[Collected data]

----------

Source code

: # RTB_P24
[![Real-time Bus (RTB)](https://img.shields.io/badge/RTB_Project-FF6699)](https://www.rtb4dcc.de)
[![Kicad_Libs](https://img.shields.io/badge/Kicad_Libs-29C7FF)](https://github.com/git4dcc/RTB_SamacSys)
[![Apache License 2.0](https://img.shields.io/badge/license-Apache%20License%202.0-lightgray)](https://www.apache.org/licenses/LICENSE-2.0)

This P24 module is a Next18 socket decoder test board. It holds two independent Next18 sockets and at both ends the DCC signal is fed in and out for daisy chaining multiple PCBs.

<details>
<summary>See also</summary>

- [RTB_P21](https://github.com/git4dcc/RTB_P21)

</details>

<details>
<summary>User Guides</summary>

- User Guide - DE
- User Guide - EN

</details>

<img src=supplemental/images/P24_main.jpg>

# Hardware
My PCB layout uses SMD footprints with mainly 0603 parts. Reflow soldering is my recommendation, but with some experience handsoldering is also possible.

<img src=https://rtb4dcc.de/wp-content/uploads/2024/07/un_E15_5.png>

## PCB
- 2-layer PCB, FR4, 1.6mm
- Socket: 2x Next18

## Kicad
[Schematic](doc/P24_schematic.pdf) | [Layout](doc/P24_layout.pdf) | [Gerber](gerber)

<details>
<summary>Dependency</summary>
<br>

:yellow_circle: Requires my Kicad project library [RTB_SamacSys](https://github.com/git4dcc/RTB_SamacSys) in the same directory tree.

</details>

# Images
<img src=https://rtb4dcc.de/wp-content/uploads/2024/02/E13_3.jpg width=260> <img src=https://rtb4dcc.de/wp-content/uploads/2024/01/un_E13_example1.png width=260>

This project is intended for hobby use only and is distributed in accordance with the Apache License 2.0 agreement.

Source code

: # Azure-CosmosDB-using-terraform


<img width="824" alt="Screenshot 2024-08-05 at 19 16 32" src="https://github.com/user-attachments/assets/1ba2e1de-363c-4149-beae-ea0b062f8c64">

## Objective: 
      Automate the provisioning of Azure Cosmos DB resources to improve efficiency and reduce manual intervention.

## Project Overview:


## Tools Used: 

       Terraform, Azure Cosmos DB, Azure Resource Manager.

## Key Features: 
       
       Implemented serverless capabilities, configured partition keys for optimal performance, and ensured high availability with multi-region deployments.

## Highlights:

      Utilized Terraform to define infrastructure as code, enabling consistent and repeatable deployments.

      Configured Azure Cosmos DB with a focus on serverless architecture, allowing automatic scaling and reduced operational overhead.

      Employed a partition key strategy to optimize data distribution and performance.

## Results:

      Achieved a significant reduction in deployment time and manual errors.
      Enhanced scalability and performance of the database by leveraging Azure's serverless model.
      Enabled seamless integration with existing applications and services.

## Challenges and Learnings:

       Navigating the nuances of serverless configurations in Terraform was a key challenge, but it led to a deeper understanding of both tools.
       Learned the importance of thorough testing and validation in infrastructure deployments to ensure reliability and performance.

----------

*THE TASK*:
Only exact copies of the lines from the one containing "Employed a partition" to the end of the records belong in the answer.

*TASK OUTPUT*:
      Employed a partition key strategy to optimize data distribution and performance.

## Results:

      Achieved a significant reduction in deployment time and manual errors.
      Enhanced scalability and performance of the database by leveraging Azure's serverless model.
      Enabled seamless integration with existing applications and services.

## Challenges and Learnings:

       Navigating the nuances of serverless configurations in Terraform was a key challenge, but it led to a deeper understanding of both tools.
       Learned the importance of thorough testing and validation in infrastructure deployments to ensure reliability and performance.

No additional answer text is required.